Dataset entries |
--- begin ---

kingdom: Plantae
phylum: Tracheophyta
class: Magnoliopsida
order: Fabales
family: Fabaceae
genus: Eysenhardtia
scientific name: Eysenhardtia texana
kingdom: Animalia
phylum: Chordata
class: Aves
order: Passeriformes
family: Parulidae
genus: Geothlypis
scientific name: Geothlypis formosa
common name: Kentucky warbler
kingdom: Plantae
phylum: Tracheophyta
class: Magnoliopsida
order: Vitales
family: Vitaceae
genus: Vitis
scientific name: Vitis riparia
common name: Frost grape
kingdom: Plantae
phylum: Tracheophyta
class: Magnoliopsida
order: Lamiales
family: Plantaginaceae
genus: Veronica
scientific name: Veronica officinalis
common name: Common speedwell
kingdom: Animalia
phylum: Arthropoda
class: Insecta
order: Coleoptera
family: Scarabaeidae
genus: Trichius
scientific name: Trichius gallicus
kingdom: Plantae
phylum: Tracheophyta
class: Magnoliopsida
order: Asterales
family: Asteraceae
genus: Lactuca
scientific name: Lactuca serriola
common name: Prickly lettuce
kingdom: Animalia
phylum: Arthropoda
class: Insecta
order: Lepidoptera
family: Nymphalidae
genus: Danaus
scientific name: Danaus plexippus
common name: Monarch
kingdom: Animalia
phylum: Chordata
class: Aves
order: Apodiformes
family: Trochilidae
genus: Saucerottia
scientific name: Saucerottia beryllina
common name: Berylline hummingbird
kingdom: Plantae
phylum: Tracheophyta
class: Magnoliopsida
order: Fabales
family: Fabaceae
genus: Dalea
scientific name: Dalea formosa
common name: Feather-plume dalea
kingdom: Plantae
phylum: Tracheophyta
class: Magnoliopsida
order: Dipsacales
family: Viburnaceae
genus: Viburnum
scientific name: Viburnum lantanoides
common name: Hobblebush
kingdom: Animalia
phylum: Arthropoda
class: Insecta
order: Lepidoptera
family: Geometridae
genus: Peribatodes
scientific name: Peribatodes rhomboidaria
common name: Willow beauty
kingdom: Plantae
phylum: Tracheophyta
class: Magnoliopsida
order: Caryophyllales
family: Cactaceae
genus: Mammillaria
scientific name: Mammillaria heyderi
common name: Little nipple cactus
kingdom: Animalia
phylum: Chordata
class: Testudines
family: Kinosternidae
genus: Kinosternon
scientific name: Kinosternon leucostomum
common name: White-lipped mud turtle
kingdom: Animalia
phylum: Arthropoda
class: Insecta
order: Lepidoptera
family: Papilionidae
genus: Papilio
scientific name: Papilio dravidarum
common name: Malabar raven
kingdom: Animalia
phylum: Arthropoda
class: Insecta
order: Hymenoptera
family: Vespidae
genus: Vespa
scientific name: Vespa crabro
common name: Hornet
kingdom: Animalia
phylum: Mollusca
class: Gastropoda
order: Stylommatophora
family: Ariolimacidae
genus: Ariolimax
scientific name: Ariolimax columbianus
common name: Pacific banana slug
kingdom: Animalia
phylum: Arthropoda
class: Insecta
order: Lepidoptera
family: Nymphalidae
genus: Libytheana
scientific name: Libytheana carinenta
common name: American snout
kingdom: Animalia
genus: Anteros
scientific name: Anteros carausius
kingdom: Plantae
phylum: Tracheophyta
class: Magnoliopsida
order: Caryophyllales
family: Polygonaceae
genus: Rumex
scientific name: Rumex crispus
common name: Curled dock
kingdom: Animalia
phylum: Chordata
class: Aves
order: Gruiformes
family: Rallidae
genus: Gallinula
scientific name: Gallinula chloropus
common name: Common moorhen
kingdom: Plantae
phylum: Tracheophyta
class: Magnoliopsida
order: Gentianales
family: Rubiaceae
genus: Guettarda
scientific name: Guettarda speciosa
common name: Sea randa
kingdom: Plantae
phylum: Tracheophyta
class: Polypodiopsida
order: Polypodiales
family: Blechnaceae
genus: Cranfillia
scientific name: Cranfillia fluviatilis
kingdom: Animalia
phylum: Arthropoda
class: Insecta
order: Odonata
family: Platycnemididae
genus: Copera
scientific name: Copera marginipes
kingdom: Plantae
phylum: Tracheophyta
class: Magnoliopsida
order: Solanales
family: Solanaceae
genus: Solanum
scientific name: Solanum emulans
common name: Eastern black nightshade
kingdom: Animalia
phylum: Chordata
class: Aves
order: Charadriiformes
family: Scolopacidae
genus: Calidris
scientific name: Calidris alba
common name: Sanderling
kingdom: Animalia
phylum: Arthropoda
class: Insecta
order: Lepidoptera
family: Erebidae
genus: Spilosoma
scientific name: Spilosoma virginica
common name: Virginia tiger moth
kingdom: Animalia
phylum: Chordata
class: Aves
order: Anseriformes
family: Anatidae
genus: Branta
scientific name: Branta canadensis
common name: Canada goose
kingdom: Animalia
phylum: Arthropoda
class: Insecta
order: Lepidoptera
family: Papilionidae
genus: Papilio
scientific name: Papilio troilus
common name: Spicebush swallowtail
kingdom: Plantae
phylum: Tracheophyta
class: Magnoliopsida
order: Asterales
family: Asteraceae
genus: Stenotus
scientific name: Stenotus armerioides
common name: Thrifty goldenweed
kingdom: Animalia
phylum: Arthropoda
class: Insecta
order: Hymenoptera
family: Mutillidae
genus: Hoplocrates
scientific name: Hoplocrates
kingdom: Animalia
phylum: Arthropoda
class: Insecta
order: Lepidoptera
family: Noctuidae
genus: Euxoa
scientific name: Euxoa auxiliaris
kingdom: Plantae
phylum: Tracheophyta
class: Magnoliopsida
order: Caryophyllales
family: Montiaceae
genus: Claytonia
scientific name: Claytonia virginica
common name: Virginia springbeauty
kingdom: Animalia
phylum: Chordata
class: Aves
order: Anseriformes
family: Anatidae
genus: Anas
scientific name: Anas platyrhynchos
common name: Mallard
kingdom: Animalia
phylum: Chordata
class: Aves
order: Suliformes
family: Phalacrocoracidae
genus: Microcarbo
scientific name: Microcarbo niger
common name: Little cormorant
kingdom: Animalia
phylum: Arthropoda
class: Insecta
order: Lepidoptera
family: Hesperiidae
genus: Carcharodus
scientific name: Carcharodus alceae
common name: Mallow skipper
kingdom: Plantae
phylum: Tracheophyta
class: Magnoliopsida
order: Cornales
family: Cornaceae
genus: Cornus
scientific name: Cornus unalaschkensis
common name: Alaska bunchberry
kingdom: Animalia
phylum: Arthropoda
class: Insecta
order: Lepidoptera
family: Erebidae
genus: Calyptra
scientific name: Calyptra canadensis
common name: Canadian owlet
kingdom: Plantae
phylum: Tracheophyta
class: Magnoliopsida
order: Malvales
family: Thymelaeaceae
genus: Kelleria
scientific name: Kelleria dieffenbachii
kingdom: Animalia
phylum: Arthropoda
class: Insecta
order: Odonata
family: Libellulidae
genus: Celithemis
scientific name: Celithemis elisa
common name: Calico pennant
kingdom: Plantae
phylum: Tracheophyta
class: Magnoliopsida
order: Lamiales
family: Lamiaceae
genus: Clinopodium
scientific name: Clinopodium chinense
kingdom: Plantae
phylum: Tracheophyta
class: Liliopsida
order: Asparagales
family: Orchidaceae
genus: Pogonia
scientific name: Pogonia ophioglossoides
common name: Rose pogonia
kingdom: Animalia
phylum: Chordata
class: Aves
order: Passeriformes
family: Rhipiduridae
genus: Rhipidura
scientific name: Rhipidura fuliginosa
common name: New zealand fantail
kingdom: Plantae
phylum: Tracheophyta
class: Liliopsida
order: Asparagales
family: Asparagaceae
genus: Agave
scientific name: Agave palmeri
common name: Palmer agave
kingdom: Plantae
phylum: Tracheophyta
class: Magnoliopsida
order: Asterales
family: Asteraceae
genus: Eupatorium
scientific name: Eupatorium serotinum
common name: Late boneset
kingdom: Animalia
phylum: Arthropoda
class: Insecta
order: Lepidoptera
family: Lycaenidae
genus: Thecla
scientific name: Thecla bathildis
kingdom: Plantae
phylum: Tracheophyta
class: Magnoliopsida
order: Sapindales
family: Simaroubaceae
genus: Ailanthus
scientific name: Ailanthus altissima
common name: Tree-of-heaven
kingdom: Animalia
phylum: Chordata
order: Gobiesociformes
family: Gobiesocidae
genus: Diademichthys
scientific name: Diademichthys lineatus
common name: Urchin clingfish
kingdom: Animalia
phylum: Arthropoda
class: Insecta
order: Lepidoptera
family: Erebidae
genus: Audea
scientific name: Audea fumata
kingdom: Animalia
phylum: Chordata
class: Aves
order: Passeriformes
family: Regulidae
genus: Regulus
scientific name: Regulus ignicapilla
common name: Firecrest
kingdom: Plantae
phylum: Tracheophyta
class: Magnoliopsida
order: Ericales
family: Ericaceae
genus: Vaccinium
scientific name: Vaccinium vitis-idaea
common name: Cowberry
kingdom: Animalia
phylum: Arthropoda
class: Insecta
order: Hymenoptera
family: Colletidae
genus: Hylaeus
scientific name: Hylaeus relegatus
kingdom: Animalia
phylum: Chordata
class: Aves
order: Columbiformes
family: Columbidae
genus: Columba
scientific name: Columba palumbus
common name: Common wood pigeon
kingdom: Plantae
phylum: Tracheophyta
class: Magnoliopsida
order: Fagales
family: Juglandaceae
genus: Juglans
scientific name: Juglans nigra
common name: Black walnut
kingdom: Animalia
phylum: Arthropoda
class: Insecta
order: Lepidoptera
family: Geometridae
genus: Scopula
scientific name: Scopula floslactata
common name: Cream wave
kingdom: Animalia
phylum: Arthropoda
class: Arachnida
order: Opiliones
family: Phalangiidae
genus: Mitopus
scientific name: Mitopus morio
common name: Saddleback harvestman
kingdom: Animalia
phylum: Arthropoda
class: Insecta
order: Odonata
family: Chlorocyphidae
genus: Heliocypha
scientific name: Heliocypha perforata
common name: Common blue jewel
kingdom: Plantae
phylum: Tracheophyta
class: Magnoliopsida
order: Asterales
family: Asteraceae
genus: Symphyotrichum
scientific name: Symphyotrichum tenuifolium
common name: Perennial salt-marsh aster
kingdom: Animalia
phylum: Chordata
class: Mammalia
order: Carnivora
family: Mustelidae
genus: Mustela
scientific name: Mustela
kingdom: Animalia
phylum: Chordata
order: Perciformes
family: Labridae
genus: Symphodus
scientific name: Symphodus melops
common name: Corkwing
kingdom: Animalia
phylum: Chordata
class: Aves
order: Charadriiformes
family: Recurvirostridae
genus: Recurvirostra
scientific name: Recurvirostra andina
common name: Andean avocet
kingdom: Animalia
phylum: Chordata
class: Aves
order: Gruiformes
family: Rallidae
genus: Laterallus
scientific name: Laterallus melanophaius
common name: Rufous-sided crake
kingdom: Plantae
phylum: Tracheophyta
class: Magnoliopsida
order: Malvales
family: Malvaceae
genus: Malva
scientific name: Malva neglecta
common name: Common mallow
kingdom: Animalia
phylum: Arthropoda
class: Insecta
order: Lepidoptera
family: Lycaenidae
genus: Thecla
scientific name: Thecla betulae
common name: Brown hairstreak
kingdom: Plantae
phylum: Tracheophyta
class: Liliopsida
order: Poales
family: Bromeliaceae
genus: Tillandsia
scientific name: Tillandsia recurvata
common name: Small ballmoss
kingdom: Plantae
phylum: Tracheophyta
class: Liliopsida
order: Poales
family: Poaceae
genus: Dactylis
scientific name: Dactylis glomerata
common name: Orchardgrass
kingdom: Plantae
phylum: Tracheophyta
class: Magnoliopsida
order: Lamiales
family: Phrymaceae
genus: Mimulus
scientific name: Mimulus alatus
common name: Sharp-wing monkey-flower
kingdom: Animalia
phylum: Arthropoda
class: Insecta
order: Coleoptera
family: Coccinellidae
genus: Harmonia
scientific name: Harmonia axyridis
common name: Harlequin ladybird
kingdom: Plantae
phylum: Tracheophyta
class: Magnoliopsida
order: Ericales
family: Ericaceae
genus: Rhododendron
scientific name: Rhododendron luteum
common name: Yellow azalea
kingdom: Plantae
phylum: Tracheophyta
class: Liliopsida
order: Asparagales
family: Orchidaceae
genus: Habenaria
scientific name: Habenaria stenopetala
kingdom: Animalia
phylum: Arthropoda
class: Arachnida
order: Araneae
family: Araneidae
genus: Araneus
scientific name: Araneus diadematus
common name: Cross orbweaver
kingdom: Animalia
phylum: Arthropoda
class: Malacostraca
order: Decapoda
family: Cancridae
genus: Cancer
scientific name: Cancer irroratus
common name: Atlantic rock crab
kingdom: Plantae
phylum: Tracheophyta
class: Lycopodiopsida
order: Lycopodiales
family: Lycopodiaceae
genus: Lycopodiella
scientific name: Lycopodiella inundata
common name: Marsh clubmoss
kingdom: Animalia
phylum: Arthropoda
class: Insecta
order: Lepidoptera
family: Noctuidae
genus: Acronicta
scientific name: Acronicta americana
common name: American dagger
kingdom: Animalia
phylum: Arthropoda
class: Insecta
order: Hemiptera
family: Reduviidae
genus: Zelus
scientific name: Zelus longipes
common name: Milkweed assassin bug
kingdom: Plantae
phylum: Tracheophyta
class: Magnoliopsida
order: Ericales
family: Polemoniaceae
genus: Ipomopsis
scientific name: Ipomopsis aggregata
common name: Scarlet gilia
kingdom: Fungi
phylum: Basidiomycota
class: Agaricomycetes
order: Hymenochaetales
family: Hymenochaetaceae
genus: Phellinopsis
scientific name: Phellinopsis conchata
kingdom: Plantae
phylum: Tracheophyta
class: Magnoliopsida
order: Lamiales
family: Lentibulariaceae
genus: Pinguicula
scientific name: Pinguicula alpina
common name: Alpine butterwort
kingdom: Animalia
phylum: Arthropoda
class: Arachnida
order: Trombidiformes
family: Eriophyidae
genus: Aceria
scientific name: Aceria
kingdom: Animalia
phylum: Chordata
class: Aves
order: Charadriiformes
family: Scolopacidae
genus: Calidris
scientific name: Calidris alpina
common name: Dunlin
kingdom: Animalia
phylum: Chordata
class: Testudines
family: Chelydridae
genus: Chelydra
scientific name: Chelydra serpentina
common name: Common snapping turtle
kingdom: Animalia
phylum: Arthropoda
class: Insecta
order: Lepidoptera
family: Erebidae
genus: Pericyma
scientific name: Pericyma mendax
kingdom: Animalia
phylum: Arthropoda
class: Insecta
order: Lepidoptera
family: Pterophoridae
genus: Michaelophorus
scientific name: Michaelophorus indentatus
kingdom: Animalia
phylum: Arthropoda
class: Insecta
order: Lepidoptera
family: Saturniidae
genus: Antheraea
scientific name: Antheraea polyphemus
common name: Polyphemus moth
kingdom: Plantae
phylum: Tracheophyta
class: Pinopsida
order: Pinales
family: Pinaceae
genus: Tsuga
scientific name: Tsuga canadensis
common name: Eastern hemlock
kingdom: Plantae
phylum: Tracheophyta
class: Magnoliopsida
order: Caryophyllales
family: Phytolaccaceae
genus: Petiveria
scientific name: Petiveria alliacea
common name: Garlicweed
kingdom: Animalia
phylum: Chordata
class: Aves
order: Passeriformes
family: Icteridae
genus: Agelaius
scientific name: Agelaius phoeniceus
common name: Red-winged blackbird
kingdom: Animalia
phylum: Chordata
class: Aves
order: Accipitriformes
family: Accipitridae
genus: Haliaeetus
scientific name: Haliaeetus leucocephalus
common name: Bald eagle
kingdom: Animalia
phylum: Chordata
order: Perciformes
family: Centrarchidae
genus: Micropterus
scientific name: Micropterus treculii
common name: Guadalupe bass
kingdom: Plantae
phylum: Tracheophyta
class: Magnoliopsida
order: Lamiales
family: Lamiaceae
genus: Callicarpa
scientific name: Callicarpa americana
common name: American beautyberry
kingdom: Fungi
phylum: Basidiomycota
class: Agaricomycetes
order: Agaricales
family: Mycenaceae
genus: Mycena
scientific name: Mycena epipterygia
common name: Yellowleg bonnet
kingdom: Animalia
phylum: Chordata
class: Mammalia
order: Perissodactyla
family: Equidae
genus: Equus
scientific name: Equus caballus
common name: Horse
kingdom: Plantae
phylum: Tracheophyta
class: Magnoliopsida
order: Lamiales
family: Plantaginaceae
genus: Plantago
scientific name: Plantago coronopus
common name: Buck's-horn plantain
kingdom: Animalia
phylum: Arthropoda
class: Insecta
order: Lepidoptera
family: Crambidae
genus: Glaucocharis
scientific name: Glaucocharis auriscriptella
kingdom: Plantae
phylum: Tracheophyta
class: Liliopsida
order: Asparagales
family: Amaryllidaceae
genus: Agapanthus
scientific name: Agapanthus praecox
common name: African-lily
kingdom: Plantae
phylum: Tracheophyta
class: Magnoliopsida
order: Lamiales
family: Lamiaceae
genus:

--- end ---

WHAT TO PRODUCE |
Show each line of the entries above that contains the string "canadensis", copying every such line in full. Count only matches with the same letter case.

RESPONSE TO THIS EXERCISE |
scientific name: Branta canadensis
scientific name: Calyptra canadensis
scientific name: Tsuga canadensis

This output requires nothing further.